しかし我が家にやってきた猫たちの生命の輝きは、そんな私を完全に圧倒してしまった。昔から我が家にいるかのようにリラックスした寝顔、王様のように図太くエサを要求する鳴き声、初めて見るであろうピアノやターンテーブルにいちいちドキドキしながらいたずらをする姿があまりにも眩しすぎたのである。

そして何よりもクラクラしてしまった点は、この猫と私たち、そして猫同士は、ついこないだまでまったくの他人・他猫だった、という事実である。この子たちがボランティアさんに拾われたのも、私たちが譲渡会でこの二匹を引き取ろうと決めたことも、すべて偶然なのである。この目の前に広がる揺るぎない幸福が、「純度100%のたまたま」という脆いものから生じているということは、私の心を打ちのめした。

その衝撃は私の人格にも影響を与えたように思う。
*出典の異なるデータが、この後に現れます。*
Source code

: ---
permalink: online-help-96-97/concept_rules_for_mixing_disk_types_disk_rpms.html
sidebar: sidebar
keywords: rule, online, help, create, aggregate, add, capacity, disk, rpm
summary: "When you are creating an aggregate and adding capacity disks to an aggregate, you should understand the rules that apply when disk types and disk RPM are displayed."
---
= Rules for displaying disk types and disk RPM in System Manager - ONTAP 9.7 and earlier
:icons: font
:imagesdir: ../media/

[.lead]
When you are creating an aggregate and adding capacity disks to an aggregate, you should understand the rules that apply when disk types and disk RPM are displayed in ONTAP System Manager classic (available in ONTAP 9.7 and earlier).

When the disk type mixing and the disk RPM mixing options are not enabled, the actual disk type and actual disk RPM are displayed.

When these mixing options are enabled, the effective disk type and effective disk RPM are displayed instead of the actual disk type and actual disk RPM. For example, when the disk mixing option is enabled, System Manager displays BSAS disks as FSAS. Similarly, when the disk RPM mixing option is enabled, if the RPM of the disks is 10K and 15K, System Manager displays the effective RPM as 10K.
それまで私の中の8割は占めていたであろう怒りや焦りといった煩悩または欲望が、体感レベルでは半分くらいに減ったような気がした。妻からも聖人感が出てて逆にやばいと心配されるほどの豹変ぶりで、甲斐甲斐しく猫の世話をした。子供たちに手を出す隙を与えないほどの完璧さで…。


その結果、猫たちがどうなっているかということも書きたいのだけれども、そろそろ猫の日(2/22)が終わってしまうので、今日のところはここまでにしたい。